Determinant Equality Explained without Evaluation | Boas 3rd Ed. HW Question 7

[iamthegelo]

Homework Statement

Show without evaluating the determinant the equality.

Homework Equations

$\left( \begin{array}{ccc} 1 & a & bc \\ 1 & b & ac \\ 1 & c & ab \end{array} \right)$

=

$\left( \begin{array}{ccc} 1 & a & a^2 \\ 1 & b & b^2 \\ 1 & c & c^2 \end{array} \right)$

The Attempt at a Solution

I tried the facts of determinants - I did column 3 plus column 2. I can't see it. This is actually a Question on Boas 3rd Ed. Chapter 3 Section 3 No. 7.

 

[Shooting Star]

(The brackets that you are using is generally used for matrices; for a determinant, vertical lines are used to enclose it.)

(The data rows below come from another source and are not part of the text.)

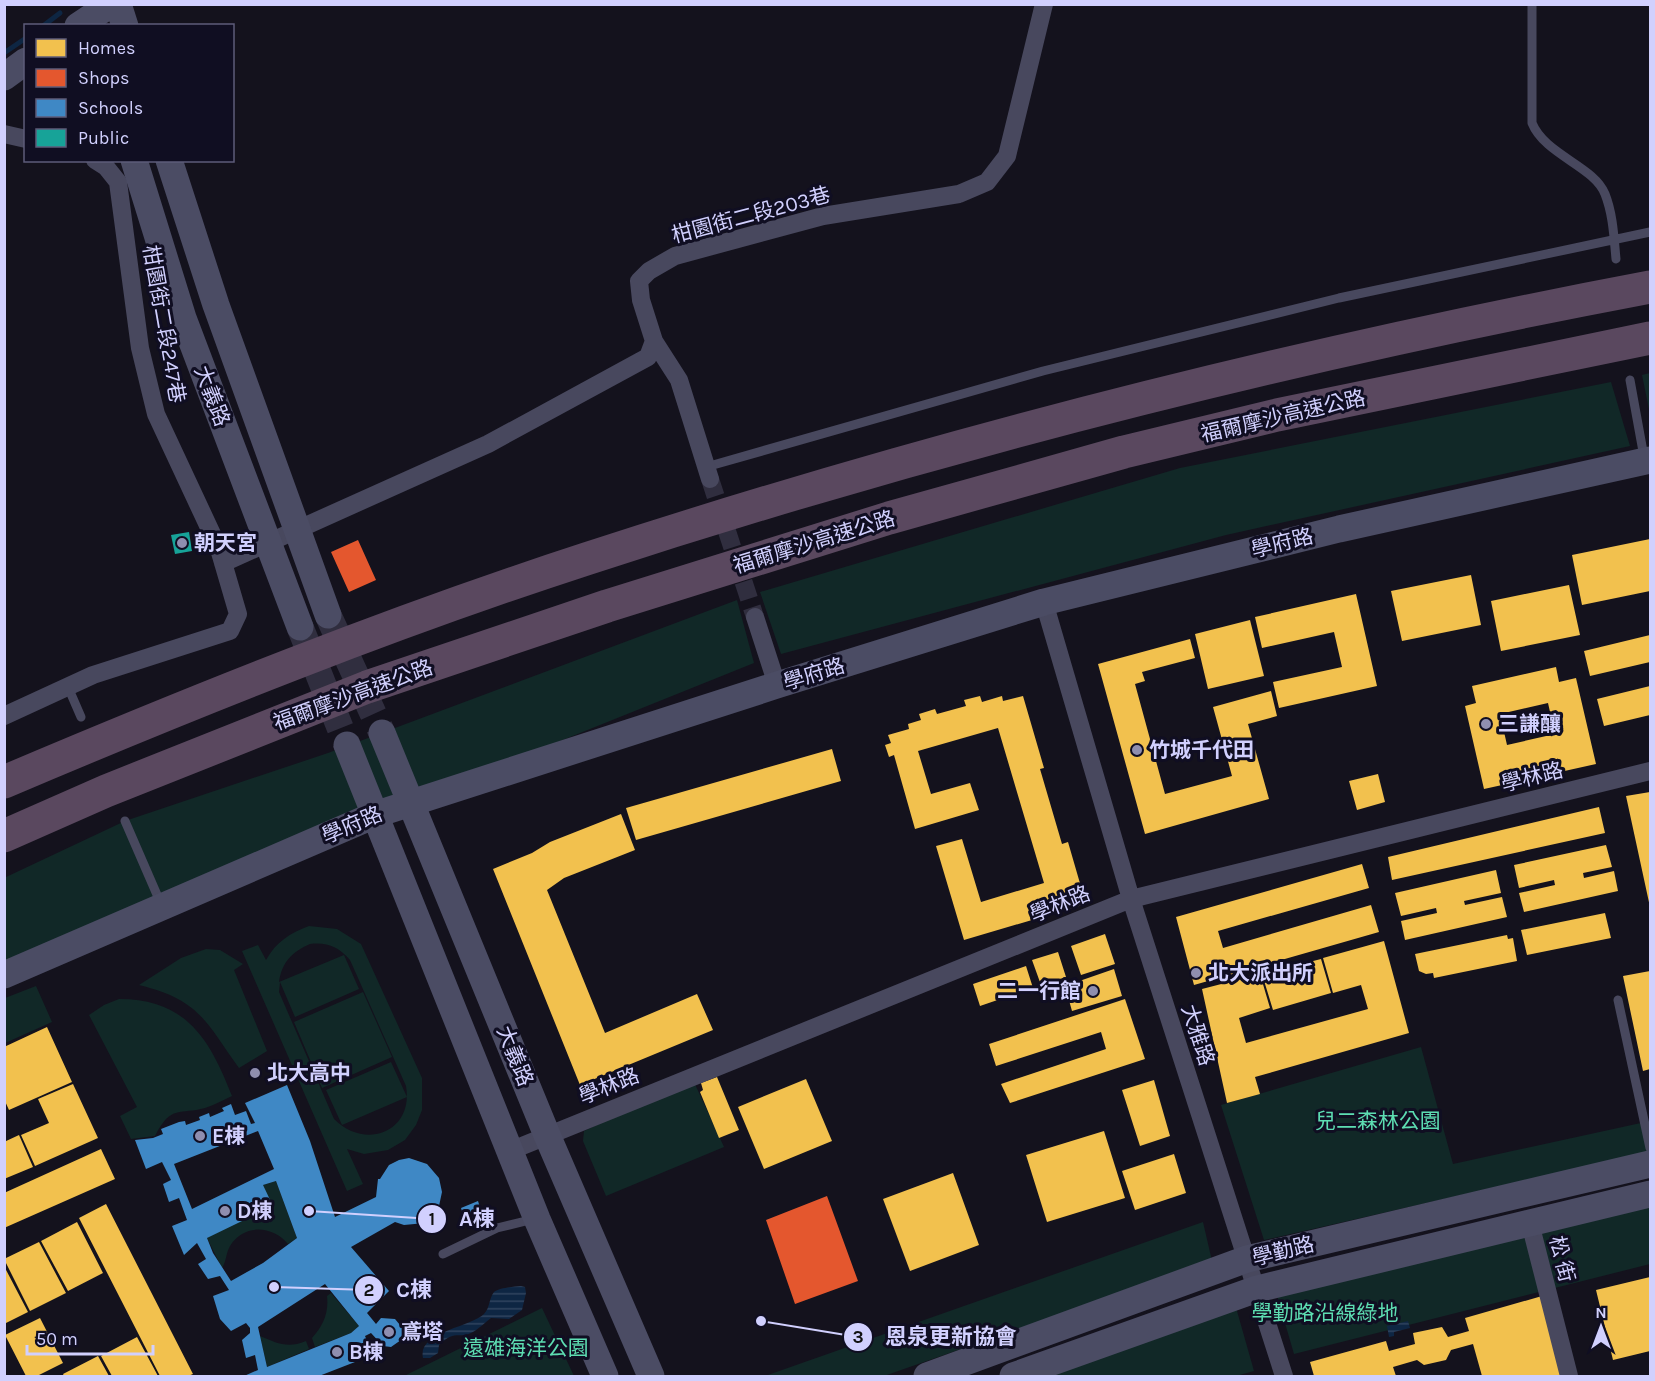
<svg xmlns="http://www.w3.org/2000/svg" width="1655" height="1381" viewBox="0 0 1655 1381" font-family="Karla,'Noto Sans TC',sans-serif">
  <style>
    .green { fill: #112827; fill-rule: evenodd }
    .water { fill: url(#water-rules) }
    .homes { fill: #f2c14e; fill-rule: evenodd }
    .shops { fill: #e4572e }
    .schools { fill: #3f88c5; fill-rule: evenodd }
    .public { fill: #17a398 }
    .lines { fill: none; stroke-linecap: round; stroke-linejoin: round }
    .stream { stroke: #0e2643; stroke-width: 5 }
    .street-tunnel { stroke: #302e3f; stroke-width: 18; stroke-dasharray: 18 9; stroke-linecap: butt }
    .secondary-tunnel { stroke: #302e3f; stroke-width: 27; stroke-dasharray: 27 14; stroke-linecap: butt }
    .lane { stroke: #48485e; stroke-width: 9 }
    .street { stroke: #48485e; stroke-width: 18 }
    .secondary { stroke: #4b4c64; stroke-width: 27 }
    .highway { stroke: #5a485f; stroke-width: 33 }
    .poi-dot { fill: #8f8eaf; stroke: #100e22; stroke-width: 2 }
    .labels { text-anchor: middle; stroke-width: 6; stroke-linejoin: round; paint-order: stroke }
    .street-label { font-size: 21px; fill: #d1d0fe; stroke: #100e22 }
    .poi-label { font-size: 21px; font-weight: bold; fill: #d1d0fe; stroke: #100e22; text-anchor: start }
    .park-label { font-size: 21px; fill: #5dddb2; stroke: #100e22 }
    .leader { fill: none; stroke: #d1d0fe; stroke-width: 2 }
    .callout-dot { fill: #d1d0fe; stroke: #100e22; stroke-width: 2 }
    .mark-label { font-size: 18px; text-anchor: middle; font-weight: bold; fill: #111 }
    .callout-label { font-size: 22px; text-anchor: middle; font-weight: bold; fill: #d1d0fe; stroke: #100e22; stroke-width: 6; stroke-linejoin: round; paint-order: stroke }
  </style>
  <defs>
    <pattern id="water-rules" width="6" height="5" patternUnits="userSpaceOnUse" patternTransform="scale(1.5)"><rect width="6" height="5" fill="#0e2643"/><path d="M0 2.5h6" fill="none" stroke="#30445f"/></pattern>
  </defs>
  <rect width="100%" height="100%" fill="#14121d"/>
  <path class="green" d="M1650 373V414L1642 375Z
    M1611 382 1630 446 1226 535 781 654 760 592 1180 468Z
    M737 600 754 663 394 808 5 975 4 878 125 821 328 753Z
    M309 926 337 929 361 944 422 1078V1110L416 1125 405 1140 388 1150 364 1154 347 1149 363 1184 347 1191 242 951 258 945 266 960C276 942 290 933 309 926ZM310 944C327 942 339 947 350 960L406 1086C414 1131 366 1151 334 1119L279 992 280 982 295 1017 359 989 344 955 279 982C282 962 292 952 310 944Z
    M206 949 220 950 243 964 234 970 267 1051 239 1068C205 1021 200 1000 139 985L181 958Z
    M36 986 52 1022 5 1043V998Z
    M363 992 392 1057 322 1088 294 1022Z
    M119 999C187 999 210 1040 232 1096 223 1100 214 1105 205 1108 180 1115 171 1104 155 1136L131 1139 120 1116 137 1107 89 1015 104 1005Z
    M1421 1047 1453 1164 1650 1121V1152L1264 1240 1221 1105Z
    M391 1062 407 1097 342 1125 326 1090Z
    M693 1080 724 1147 606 1196 583 1141 584 1131Z
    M276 1181 297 1238 288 1244C273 1226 244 1223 230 1246 226 1253 226 1262 222 1268L207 1238 263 1185Z
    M1650 1207V1264L1294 1354 1276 1292Z
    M1203 1222 1212 1261 884 1376H765Z
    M331 1293 359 1326 351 1333 315 1347 312 1338C323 1326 329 1313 327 1296Z
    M1235 1304 1254 1371 1236 1376H1038Z
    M542 1308 574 1376H404Z
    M260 1336C277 1343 287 1349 306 1341L309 1349 267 1367Z"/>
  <path class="water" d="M521 1286 525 1287 526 1293 522 1310 509 1319 491 1318C484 1323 479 1329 471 1333 458 1339 455 1329 439 1345L438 1353 430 1358H423C417 1332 471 1327 484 1314 490 1308 489 1298 494 1292 500 1287 514 1287 521 1286Z
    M1408 1321 1410 1328 1394 1332V1336L1389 1337 1387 1326Z"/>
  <path class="homes" d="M1650 539V591L1582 605 1572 555Z
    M1471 575 1481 625 1402 641 1391 591Z
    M1569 585 1580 635 1501 651 1491 601Z
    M1356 594 1377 686 1279 708 1273 682 1342 667 1334 632 1262 648 1255 617Z
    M1250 620 1264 676 1208 689 1195 634Z
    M1650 635V662L1590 676 1584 651Z
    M1190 639 1195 658 1142 672 1145 681 1135 684 1165 794 1232 776 1213 707 1271 691 1277 716 1248 724 1269 799 1145 834 1098 664Z
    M1556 667 1559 682 1576 678 1596 764 1484 789 1465 706 1476 703 1472 686ZM1548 703 1555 734 1507 745 1500 714Z
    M1650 686V715L1604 726 1597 699Z
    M980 696 982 702 1002 696 1003 701 1023 696 1044 768 1040 769 1062 844 1068 842 1086 904 964 940 936 846 962 839 981 902 1044 883 998 728 918 751 931 794 970 783 979 810 915 829 894 755 889 757 885 745 891 743 888 735 909 729 908 724 921 720 919 714 935 709 937 714 966 706 964 700Z
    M832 749 841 781 636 840 626 808Z
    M1378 774 1385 802 1357 810 1349 781Z
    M1650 792V907L1626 796Z
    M1599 807 1605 833 1392 880 1388 857Z
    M621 814 635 850 564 878 547 890 605 1033 697 994 713 1030 580 1085 493 869 532 853 550 842Z
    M1606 845 1612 867 1583 873 1584 878 1614 871 1618 891 1524 912 1519 893 1555 885 1554 880 1519 888 1514 865Z
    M1362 864 1369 888 1218 931 1223 948 1371 905 1379 932 1194 985 1176 917Z
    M1496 870 1501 893 1464 901 1465 905 1502 897 1507 917 1405 940 1401 921 1437 913 1436 908 1401 916 1395 893Z
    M1605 913 1611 938 1527 955 1521 930Z
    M1105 934 1115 964 1081 975 1071 946Z
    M1507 935 1508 939 1513 938 1517 961 1434 978 1433 973 1426 974 1419 971 1415 954Z
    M1384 941 1409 1033 1255 1077 1260 1094 1227 1103 1202 989 1260 974 1270 1008 1239 1018 1246 1043 1368 1009 1361 985 1333 993 1323 958Z
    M1058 952 1066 977 1041 985 1032 960Z
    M1321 959 1331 993 1273 1010 1262 974Z
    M1026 966 1033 988 980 1006 973 984Z
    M1114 969 1122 996 1072 1011 1065 986Z
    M1650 971V1069L1643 1071 1623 976Z
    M1125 999 1145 1059 1010 1103 1001 1084 1106 1049 1101 1032 996 1066 989 1044Z
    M47 1027 72 1082 9 1110 4 1099V1047Z
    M717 1077 739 1130 719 1138 700 1092 703 1090 701 1083Z
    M806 1079 832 1141 764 1169 738 1107Z
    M1154 1080 1170 1136 1140 1146 1122 1090Z
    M73 1084 98 1138 35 1166 21 1135 49 1123 38 1099Z
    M1104 1131 1125 1198 1047 1222 1026 1155Z
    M19 1135 33 1167 4 1179V1142Z
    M101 1149 115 1179 4 1228V1193Z
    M1174 1154 1186 1193 1135 1210 1122 1171Z
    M953 1173 979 1245 910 1271 883 1199Z
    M106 1204 193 1374 188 1376H160L79 1218Z
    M77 1222 103 1273 68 1291 41 1241Z
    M39 1242 66 1293 30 1311 4 1259Z
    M4 1266 28 1312 4 1324Z
    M1650 1277V1351L1613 1360 1596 1290Z
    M1542 1296 1565 1376H1482L1473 1344 1451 1350 1446 1360 1424 1365 1417 1360 1393 1367 1396 1376H1314L1310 1362 1386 1341 1389 1351 1415 1344 1413 1333 1442 1327 1448 1337 1469 1331 1465 1318Z
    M40 1318 63 1363 37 1376H26L5 1335Z
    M137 1337 158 1376H112L101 1356Z
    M98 1356 109 1376H64L63 1374Z"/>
  <path class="shops" d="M358 540 376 580 349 592 331 552Z
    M827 1196 858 1281 795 1304 766 1220Z"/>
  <path class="schools" d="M287 1085 310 1141 335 1217 376 1197 378 1179H380L389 1165 399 1160 409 1158 427 1164 439 1178 442 1192 439 1206 424 1221 425 1223 404 1225 395 1222 351 1247 389 1291 367 1313 376 1324 381 1318 395 1319 405 1331V1342L401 1340 391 1347 383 1346 371 1333 365 1336 373 1355 319 1376H244L258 1370 255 1355 246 1358 242 1340 250 1333V1328L246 1323 231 1331 220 1319 213 1296 229 1290 220 1276 208 1279 198 1264 206 1259 197 1243 184 1255 172 1226 187 1220 179 1198 169 1202 163 1184 171 1180 162 1162 146 1169 135 1140 153 1138 163 1134 161 1129 179 1122 185 1121 186 1125 200 1120 199 1117 209 1113 210 1117 224 1111 222 1108 231 1104 235 1115 246 1111 251 1124 255 1123 245 1103ZM258 1131 274 1169 192 1209 174 1164ZM276 1181 297 1238 263 1263 231 1281 213 1253 207 1238 273 1206 263 1185ZM325 1284 359 1326 351 1333 267 1367 258 1327Z
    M478 1201 483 1217 477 1224H471L464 1217 461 1208Z"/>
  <path class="public" d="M189 532 192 551 175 554 171 535Z"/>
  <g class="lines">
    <path class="stream" d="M43 26 60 13
      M4 53 26 38"/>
    <path class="street-tunnel" d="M710 479 755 617"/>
    <path class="secondary-tunnel" d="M328 615 382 733
      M300 627 347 745"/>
    <path class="lane" d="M1532 4V123C1545 155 1594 166 1605 194 1613 214 1614 238 1616 259
      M1630 380 1644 457
      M706 467 1043 371 1339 298 1650 232
      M68 687 81 717
      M125 821 161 904
      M1618 1000 1650 1148
      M443 1254 497 1228 534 1219"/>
    <path class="street" d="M4 134 26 139
      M654 341 679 380 710 479
      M223 563 488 444 648 357 654 341 641 300 639 281 649 271 675 256 823 216 959 194 987 182 1007 156 1044 4
      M1044 602 1131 899 1284 1376
      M755 617 777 685
      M4 716 93 675 230 631 238 614 219 549 156 414 140 348 118 182 106 167 95 160
      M510 1151 1131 899 1650 771
      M1530 1223 1569 1376"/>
    <path class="secondary" d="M118 4 125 26
      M78 26 111 4
      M4 77 26 61
      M134 160 183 318 300 627
      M169 160 216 305 328 615
      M382 733 547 1135 651 1376
      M347 745 537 1219 605 1376
      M4 975 377 814 777 685 1044 602 1339 529 1650 460
      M927 1376 1247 1259 1650 1164
      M1013 1376 1257 1289 1650 1194"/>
    <path class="highway" d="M4 782C195 701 389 623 586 559 935 445 1290 355 1650 287
      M4 836 106 791 367 687 607 606 889 518 1124 452 1277 415 1650 338"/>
  </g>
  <g class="poi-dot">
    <circle cx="182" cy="543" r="6"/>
    <circle cx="1486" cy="724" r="6"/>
    <circle cx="1137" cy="750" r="6"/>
    <circle cx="1196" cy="973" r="6"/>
    <circle cx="1093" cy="991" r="6"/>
    <circle cx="255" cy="1073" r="6"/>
    <circle cx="200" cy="1136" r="6"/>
    <circle cx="225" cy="1211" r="6"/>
    <circle cx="389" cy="1332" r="6"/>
    <circle cx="337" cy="1352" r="6"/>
  </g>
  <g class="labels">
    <g class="street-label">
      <text transform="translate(751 215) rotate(-15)" y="7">柑園街二段203巷</text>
      <text transform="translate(164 324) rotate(80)" y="7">柑園街二段247巷</text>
      <text transform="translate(212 396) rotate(69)" y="7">大義路</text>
      <text transform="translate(1283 416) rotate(-13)" y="7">福爾摩沙高速公路</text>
      <text transform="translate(814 542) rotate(-17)" y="7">福爾摩沙高速公路</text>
      <text transform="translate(1282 543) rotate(-14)" y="7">學府路</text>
      <text transform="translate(814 674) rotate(-17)" y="7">學府路</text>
      <text transform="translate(353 695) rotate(-20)" y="7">福爾摩沙高速公路</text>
      <text transform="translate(1532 777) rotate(-14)" y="7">學林路</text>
      <text transform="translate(352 825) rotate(-23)" y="7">學府路</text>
      <text transform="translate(1060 904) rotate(-22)" y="7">學林路</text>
      <text transform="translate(1198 1035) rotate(72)" y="7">大雅路</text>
      <text transform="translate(515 1056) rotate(68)" y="7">大義路</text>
      <text transform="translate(609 1086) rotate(-22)" y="7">學林路</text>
      <text transform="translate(1283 1251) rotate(-14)" y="7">學勤路</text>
      <text transform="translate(1562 1259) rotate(76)" y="7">松 街</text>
    </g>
    <g class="poi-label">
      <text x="194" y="550">朝天宮</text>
      <text x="1498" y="731">三謙釀</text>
      <text x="1149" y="757">竹城千代田</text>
      <text x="1208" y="980">北大派出所</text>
      <text x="1081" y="998" text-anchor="end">二一行館</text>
      <text x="267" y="1080">北大高中</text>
      <text x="212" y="1143">E棟</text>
      <text x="237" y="1218">D棟</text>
      <text x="401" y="1339">鳶塔</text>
      <text x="349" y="1359">B棟</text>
    </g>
    <g class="park-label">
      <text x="1378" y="1128">兒二森林公園</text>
      <text x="1325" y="1320">學勤路沿線綠地</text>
      <text x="526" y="1355">遠雄海洋公園</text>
    </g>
  </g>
  <path class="leader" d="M309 1211L432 1219M274 1287L369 1290M761 1321L858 1337"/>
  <g class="callout-dot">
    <circle cx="309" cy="1211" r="6"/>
    <circle cx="274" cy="1287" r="6"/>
    <circle cx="761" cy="1321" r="6"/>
    <circle cx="432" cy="1219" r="15"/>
    <circle cx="369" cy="1290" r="15"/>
    <circle cx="858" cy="1337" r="15"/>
  </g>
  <g class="mark-label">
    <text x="432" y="1225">1</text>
    <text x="369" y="1296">2</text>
    <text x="858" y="1343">3</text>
  </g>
  <g class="callout-label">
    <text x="477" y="1226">A棟</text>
    <text x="414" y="1297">C棟</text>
    <text x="951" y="1344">恩泉更新協會</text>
  </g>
  <rect width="1655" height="1381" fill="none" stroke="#d1d0fe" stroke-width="12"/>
  <rect x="24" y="24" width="210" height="138" fill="#100e22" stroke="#5d5c7a" stroke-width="1.5"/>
  <rect x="36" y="39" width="30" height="18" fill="#f2c14e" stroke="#5d5c7a" stroke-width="1.5"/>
  <text x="78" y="54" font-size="18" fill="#d1d0fe">Homes</text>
  <rect x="36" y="69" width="30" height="18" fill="#e4572e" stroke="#5d5c7a" stroke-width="1.5"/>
  <text x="78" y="84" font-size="18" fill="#d1d0fe">Shops</text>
  <rect x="36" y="99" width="30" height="18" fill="#3f88c5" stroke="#5d5c7a" stroke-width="1.5"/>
  <text x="78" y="114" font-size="18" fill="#d1d0fe">Schools</text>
  <rect x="36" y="129" width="30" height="18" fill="#17a398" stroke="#5d5c7a" stroke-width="1.5"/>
  <text x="78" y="144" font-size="18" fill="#d1d0fe">Public</text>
  <g transform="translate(1601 1327)" stroke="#100e22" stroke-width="4.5" paint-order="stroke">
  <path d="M0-4.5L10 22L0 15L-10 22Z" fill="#d1d0fe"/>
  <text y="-9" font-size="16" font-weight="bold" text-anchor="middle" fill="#d1d0fe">N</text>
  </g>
  <path d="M27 1345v9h126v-9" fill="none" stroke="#d1d0fe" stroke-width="3"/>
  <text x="36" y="1345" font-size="18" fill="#d1d0fe" stroke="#100e22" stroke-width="4.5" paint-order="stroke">50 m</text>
</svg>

Multiply the first row by 'a' and get 1/a outside. The 1st row becomes |a a^2 abc|. Now think what you can multiply the 2nd and 3rd rows with.

After that, take out something common from a column.

Then interchange columns or do a cyclic permutation on the columns, keeping track of the sign of the determinant. You will get the answer.

For any help, don't hesitate to ask.

 

[iamthegelo]

(The brackets that you are using is generally used for matrices; for a determinant, vertical lines are used to enclose it.)

Multiply the first row by 'a' and get 1/a outside. The 1st row becomes |a a^2 abc|. Now think what you can multiply the 2nd and 3rd rows with.

After that, take out something common from a column.

Then interchange columns or do a cyclic permutation on the columns, keeping track of the sign of the determinant. You will get the answer.

For any help, don't hesitate to ask.

Yeah, I actually just copied and pasted that from somewhere here that I searched for, sorry, I don't know LATEX. Thanks, I will try your suggestion.